▸ **Requirement**: Work through the data below and give the number of lines holding the word "What", without any other text.

(Page-level text extractions)

————————

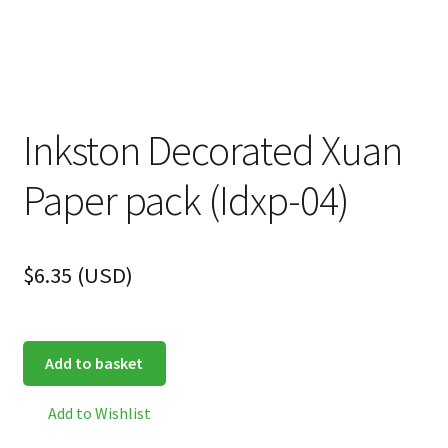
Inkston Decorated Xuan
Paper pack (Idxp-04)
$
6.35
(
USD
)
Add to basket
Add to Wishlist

————————

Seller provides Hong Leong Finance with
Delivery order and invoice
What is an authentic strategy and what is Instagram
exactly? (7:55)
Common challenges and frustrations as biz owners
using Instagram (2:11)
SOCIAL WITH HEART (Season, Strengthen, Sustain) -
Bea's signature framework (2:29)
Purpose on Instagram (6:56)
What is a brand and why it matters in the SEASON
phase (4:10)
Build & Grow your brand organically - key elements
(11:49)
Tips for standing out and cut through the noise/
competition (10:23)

————————

▸ **Response to this task**: 2